◆ **Listing**
==============================

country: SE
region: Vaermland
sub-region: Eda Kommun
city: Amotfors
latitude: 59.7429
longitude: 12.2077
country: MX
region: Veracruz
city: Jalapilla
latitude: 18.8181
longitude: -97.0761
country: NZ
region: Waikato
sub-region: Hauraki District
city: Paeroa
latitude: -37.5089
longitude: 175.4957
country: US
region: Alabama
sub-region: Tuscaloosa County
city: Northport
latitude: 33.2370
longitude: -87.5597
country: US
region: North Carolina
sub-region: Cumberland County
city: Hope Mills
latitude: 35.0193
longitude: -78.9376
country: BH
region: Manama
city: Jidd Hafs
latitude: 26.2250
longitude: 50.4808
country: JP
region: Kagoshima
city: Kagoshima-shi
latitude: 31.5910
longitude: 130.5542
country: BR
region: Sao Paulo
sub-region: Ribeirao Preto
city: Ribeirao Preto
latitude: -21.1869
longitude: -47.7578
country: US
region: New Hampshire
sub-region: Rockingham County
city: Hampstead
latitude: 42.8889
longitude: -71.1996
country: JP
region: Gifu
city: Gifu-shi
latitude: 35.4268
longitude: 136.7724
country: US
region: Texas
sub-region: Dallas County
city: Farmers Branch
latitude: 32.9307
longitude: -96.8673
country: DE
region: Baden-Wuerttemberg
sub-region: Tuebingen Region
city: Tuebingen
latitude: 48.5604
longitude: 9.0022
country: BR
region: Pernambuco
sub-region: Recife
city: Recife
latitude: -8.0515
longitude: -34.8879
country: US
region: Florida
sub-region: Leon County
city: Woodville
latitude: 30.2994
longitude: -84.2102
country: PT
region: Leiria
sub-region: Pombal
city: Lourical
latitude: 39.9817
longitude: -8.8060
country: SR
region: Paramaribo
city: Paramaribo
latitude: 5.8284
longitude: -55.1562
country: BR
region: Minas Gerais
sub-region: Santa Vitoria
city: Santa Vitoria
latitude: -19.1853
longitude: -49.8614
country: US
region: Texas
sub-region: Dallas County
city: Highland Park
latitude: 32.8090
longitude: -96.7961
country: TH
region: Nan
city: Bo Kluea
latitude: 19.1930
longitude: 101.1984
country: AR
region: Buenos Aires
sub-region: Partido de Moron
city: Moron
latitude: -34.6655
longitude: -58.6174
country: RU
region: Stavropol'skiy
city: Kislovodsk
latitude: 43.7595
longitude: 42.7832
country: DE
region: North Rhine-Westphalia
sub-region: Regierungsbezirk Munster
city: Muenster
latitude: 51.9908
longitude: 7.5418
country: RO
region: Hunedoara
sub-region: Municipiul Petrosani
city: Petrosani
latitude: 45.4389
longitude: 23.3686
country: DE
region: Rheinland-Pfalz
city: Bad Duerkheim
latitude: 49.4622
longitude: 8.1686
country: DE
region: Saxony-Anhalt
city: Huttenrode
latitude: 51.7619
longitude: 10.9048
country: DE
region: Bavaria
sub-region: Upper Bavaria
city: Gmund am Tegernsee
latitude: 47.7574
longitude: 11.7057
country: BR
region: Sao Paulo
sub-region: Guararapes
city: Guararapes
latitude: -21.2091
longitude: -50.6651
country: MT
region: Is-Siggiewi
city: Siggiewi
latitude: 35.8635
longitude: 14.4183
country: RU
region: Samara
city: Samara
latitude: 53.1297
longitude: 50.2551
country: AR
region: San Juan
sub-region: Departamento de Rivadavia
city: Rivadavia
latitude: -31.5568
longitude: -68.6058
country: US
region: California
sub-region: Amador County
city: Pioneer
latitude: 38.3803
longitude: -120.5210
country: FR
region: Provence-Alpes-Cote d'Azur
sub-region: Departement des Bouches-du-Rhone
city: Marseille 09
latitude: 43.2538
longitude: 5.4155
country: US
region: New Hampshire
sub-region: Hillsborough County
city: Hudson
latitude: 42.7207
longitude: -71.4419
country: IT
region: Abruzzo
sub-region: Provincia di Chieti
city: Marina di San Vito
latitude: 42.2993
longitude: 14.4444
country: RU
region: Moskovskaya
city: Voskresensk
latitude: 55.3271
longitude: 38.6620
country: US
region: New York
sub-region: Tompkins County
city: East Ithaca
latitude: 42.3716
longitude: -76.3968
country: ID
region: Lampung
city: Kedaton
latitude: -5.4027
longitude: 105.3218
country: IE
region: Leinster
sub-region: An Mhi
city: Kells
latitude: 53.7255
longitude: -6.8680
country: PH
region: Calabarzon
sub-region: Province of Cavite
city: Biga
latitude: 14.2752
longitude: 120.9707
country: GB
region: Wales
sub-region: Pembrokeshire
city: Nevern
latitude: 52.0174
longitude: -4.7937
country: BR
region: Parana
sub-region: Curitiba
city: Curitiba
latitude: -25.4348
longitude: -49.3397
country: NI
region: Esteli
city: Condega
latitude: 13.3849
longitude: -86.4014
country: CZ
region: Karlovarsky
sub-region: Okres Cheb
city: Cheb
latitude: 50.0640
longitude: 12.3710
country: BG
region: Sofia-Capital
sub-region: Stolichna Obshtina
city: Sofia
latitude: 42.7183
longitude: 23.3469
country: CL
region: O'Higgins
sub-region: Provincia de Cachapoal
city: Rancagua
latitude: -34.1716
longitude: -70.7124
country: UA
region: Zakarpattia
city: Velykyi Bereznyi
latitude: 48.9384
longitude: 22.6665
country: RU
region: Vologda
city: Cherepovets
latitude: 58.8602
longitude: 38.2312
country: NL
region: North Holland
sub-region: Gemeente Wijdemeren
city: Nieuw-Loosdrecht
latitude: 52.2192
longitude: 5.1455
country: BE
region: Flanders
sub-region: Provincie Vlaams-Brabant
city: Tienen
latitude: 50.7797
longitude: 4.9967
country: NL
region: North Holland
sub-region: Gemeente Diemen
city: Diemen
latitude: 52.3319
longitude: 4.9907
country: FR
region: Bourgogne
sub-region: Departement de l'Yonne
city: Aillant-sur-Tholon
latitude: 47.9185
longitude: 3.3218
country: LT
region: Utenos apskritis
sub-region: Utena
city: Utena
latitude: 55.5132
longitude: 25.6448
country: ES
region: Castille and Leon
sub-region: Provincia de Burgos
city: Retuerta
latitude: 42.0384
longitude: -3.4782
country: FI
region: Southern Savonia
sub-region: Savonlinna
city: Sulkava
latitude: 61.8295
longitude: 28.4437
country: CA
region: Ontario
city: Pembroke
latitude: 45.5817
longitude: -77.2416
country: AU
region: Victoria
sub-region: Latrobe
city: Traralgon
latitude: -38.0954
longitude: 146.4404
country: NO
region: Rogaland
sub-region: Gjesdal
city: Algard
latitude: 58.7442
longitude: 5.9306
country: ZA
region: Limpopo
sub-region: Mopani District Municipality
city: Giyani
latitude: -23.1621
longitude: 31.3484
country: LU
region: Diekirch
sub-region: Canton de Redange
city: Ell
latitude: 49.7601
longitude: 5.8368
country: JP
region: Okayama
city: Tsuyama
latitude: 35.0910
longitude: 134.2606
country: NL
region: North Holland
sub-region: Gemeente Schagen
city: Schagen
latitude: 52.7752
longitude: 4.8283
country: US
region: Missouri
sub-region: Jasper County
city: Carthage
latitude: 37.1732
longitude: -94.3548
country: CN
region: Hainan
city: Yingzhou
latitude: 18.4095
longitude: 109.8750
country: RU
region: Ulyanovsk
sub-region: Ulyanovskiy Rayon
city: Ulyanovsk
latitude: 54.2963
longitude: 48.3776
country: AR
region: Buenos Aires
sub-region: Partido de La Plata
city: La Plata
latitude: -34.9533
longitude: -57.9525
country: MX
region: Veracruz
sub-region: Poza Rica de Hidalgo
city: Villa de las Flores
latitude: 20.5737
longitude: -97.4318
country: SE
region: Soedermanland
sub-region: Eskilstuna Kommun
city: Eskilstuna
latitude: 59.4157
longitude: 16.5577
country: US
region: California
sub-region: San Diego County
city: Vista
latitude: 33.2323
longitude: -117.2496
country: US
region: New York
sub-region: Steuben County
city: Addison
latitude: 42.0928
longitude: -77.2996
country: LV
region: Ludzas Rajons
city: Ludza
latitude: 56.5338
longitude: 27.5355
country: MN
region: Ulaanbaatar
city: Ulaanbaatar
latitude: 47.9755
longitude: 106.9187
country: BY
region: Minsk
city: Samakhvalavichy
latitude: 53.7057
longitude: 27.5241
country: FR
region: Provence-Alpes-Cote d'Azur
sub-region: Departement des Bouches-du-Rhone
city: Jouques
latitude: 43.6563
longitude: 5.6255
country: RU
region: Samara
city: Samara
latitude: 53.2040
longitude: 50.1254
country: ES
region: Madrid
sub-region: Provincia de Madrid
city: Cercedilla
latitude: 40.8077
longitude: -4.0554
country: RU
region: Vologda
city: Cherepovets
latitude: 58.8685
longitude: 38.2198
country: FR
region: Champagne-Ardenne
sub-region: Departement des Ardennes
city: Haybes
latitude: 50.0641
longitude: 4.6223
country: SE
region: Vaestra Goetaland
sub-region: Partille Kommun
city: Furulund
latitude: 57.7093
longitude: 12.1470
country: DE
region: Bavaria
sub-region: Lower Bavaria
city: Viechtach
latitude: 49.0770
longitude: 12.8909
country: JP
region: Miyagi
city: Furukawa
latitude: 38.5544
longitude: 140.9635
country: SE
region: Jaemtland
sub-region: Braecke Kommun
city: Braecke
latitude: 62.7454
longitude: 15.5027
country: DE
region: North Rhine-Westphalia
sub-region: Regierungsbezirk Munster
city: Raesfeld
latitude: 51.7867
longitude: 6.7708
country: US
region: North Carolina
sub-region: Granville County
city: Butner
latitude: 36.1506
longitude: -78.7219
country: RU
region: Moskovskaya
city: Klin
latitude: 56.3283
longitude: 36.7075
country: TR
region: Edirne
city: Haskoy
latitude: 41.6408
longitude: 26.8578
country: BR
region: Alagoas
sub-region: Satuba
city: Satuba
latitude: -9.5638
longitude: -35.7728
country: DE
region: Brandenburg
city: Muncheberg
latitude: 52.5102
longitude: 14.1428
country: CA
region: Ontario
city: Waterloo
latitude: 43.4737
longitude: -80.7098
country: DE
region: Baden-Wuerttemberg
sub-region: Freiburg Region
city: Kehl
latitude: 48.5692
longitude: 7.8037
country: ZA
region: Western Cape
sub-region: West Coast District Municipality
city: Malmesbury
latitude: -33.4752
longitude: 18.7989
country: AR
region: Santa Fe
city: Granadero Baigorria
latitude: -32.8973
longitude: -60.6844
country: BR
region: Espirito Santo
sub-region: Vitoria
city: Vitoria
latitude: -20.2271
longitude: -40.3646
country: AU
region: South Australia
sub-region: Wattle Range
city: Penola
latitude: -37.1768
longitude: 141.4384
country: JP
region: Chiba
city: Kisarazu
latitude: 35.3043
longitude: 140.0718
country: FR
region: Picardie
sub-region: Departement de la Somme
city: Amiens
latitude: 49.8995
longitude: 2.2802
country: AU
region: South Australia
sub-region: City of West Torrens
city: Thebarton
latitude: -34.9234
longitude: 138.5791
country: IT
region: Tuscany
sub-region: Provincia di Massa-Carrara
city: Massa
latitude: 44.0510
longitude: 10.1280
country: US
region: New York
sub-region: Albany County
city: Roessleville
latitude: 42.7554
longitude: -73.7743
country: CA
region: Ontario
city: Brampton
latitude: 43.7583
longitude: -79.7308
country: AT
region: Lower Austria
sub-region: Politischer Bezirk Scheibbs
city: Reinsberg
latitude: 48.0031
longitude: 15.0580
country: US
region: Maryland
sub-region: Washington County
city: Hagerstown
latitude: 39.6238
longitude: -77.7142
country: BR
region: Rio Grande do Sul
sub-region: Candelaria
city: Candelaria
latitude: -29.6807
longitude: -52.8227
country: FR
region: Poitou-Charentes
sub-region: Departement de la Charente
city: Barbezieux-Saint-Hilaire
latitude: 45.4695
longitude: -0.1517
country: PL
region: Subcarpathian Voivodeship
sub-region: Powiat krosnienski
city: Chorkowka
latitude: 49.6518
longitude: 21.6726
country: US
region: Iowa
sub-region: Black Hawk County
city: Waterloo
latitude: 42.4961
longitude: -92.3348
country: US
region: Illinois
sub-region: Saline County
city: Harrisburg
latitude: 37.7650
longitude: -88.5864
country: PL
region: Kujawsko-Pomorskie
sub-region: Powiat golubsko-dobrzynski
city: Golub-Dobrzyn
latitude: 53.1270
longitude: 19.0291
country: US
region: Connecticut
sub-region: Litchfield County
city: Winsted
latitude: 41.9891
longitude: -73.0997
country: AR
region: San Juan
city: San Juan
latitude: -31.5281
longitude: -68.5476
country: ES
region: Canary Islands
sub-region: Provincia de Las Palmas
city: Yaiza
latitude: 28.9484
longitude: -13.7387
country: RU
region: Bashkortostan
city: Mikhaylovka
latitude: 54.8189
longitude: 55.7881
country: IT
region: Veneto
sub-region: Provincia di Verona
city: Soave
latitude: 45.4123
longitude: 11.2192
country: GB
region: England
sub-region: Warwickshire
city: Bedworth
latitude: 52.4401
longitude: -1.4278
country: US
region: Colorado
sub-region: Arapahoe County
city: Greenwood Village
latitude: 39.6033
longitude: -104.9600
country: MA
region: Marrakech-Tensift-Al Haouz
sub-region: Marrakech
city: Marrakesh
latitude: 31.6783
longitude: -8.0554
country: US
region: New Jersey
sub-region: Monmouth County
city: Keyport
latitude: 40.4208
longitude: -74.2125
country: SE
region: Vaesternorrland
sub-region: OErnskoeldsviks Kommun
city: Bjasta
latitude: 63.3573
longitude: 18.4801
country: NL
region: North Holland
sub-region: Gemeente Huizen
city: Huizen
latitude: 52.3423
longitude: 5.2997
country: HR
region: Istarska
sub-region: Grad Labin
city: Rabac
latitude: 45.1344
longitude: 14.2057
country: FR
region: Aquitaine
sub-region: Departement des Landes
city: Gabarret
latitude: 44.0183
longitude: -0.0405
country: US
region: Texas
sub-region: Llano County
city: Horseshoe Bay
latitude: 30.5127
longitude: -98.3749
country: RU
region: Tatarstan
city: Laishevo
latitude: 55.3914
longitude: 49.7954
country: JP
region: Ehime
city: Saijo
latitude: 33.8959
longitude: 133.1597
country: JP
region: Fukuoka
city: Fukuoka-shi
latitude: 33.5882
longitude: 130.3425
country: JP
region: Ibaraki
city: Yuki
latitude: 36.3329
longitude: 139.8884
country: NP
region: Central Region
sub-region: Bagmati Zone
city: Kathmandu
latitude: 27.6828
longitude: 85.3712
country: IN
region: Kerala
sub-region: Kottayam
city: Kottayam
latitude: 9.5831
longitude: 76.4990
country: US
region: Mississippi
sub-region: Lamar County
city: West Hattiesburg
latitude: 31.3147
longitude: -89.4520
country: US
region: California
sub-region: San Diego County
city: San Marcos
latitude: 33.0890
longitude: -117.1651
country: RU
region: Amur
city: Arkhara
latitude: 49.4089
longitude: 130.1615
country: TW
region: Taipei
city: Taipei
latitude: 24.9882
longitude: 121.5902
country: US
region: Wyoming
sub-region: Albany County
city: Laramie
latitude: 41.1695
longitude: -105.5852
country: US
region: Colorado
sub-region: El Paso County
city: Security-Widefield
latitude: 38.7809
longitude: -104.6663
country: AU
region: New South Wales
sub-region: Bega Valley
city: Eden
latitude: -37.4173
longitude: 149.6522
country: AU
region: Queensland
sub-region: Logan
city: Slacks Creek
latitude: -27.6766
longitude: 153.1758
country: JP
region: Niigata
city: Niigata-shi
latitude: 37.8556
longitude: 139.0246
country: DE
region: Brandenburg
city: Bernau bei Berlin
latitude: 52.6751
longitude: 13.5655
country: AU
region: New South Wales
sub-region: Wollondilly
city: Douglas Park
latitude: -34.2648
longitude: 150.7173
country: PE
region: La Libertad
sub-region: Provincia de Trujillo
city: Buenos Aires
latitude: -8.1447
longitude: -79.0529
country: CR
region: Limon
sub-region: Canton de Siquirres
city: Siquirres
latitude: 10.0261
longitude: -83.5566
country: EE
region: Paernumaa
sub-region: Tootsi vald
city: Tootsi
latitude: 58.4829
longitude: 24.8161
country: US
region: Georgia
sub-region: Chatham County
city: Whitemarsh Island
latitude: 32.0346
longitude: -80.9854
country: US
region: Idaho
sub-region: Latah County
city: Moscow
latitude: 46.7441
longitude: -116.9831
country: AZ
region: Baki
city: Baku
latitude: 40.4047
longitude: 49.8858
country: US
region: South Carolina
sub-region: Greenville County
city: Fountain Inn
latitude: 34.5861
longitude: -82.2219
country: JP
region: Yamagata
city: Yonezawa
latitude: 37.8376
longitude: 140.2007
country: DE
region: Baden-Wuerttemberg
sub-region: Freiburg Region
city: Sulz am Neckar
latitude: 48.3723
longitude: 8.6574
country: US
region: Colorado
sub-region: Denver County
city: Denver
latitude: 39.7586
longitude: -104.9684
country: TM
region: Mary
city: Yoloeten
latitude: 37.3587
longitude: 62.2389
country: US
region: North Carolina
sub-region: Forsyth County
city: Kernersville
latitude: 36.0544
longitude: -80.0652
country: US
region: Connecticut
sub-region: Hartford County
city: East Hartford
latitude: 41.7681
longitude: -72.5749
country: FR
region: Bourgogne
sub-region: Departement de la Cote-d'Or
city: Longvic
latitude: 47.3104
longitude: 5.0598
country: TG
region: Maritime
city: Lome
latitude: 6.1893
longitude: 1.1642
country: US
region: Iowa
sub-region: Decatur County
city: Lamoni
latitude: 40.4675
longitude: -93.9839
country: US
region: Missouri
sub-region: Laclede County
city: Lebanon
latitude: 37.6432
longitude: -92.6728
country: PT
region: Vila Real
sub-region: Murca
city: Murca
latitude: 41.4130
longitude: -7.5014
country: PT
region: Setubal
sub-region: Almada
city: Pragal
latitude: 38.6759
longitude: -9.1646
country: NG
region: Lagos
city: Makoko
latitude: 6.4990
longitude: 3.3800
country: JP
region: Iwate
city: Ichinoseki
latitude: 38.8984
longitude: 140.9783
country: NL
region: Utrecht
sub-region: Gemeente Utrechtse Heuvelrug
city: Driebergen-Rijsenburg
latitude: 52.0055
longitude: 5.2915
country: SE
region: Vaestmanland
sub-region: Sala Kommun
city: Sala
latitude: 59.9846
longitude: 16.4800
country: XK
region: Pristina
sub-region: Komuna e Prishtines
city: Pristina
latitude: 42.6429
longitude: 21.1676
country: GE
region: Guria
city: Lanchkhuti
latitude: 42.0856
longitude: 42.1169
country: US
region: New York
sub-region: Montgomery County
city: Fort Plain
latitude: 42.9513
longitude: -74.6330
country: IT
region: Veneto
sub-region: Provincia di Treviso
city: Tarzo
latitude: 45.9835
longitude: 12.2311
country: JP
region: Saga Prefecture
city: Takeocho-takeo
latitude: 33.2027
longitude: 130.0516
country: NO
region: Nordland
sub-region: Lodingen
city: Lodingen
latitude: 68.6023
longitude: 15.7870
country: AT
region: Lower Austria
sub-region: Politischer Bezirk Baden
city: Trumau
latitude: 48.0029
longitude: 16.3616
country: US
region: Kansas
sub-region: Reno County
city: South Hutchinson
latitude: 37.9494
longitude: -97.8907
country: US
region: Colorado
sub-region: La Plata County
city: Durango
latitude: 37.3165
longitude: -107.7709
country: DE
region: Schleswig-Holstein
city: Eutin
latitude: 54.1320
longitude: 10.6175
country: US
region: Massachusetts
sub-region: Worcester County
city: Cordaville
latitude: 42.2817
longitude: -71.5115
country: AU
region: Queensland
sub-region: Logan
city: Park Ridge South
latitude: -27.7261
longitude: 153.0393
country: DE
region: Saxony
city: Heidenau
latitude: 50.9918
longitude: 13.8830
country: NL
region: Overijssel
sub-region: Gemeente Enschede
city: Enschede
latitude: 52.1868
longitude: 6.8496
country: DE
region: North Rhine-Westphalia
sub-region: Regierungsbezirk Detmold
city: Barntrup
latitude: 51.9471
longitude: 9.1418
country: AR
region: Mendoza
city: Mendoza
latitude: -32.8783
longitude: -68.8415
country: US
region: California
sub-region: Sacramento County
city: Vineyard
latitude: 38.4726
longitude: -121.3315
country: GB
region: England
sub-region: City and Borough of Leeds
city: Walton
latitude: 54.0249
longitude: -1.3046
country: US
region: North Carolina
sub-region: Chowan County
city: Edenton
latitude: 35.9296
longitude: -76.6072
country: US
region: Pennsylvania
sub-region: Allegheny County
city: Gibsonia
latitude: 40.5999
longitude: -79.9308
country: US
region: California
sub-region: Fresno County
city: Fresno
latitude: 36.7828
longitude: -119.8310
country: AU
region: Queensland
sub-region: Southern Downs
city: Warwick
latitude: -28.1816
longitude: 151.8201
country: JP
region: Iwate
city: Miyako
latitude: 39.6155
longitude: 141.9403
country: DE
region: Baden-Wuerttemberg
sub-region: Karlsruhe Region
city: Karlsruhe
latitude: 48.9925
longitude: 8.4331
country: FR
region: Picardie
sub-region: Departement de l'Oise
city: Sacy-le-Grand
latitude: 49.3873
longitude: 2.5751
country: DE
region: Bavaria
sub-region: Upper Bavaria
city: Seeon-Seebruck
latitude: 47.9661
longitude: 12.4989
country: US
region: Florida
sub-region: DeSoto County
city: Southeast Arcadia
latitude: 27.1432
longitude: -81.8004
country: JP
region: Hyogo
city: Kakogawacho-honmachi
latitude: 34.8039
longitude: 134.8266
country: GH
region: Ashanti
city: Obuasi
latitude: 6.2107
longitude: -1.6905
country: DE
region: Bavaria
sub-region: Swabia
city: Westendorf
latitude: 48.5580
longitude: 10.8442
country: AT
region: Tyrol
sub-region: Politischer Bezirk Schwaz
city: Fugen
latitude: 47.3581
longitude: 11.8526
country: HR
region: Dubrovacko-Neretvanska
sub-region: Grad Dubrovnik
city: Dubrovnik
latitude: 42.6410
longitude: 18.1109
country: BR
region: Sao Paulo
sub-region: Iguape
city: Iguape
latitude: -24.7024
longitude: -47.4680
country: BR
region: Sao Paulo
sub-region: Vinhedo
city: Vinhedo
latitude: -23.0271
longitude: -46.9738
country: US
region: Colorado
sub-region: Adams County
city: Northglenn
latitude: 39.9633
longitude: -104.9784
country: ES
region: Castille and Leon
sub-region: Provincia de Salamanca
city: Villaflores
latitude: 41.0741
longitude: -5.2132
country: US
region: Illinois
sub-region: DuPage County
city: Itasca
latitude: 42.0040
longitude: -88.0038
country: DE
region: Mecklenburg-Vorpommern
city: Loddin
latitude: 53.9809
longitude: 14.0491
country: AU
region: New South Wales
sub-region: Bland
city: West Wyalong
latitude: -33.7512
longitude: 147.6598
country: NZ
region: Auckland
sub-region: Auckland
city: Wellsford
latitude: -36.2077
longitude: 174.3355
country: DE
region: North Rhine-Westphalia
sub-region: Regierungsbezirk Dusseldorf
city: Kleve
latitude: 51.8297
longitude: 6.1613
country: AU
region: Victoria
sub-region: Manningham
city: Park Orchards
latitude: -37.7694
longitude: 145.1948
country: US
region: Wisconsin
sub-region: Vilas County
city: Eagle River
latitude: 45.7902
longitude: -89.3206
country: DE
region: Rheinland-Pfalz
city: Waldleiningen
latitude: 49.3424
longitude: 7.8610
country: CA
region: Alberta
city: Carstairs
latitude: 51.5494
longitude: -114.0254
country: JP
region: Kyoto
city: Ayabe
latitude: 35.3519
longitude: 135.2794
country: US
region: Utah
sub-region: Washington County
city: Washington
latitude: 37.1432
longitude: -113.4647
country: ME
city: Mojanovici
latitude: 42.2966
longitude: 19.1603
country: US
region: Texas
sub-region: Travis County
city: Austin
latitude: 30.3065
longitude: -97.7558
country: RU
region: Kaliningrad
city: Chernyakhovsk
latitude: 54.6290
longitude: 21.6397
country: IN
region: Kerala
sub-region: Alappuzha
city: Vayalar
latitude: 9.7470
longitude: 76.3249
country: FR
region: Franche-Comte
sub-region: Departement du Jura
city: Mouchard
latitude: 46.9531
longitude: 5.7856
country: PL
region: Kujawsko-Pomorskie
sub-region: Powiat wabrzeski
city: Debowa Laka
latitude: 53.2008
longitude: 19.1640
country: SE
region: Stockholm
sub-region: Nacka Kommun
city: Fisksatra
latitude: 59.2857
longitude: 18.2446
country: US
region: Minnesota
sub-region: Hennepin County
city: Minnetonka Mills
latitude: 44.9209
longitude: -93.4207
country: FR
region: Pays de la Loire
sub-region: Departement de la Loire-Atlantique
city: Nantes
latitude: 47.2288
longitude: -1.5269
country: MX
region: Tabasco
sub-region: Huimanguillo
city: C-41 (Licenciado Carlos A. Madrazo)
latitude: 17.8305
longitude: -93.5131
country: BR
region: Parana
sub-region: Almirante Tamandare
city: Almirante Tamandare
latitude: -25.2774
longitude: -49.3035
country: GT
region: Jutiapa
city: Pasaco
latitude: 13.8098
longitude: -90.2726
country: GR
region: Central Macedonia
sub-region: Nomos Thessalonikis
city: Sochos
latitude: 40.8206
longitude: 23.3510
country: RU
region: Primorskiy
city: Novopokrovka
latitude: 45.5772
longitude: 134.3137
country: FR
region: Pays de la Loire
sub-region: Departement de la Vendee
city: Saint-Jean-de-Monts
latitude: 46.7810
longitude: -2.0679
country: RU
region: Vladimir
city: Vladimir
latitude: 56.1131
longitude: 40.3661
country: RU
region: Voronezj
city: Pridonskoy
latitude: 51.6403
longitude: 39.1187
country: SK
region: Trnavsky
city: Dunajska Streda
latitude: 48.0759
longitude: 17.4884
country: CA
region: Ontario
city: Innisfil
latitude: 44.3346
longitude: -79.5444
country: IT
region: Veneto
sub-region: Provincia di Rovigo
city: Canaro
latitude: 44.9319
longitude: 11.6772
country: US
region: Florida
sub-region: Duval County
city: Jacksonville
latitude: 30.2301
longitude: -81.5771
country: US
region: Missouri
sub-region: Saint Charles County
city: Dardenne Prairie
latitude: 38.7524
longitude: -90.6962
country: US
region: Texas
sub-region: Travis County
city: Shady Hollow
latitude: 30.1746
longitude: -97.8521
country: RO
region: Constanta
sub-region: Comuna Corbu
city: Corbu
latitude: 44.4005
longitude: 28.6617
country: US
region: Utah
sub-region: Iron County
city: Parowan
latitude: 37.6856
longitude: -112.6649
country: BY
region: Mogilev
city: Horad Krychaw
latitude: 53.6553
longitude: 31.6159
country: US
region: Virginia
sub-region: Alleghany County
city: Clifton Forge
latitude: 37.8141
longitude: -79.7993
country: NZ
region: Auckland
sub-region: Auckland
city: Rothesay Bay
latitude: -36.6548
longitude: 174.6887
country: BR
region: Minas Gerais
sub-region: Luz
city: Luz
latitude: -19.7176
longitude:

==============================

◆ **Prompt**
Copy out the data word for word, from the start up to and including the line with "city: Recife".

◆ **Final result**
country: SE
region: Vaermland
sub-region: Eda Kommun
city: Amotfors
latitude: 59.7429
longitude: 12.2077
country: MX
region: Veracruz
city: Jalapilla
latitude: 18.8181
longitude: -97.0761
country: NZ
region: Waikato
sub-region: Hauraki District
city: Paeroa
latitude: -37.5089
longitude: 175.4957
country: US
region: Alabama
sub-region: Tuscaloosa County
city: Northport
latitude: 33.2370
longitude: -87.5597
country: US
region: North Carolina
sub-region: Cumberland County
city: Hope Mills
latitude: 35.0193
longitude: -78.9376
country: BH
region: Manama
city: Jidd Hafs
latitude: 26.2250
longitude: 50.4808
country: JP
region: Kagoshima
city: Kagoshima-shi
latitude: 31.5910
longitude: 130.5542
country: BR
region: Sao Paulo
sub-region: Ribeirao Preto
city: Ribeirao Preto
latitude: -21.1869
longitude: -47.7578
country: US
region: New Hampshire
sub-region: Rockingham County
city: Hampstead
latitude: 42.8889
longitude: -71.1996
country: JP
region: Gifu
city: Gifu-shi
latitude: 35.4268
longitude: 136.7724
country: US
region: Texas
sub-region: Dallas County
city: Farmers Branch
latitude: 32.9307
longitude: -96.8673
country: DE
region: Baden-Wuerttemberg
sub-region: Tuebingen Region
city: Tuebingen
latitude: 48.5604
longitude: 9.0022
country: BR
region: Pernambuco
sub-region: Recife
city: Recife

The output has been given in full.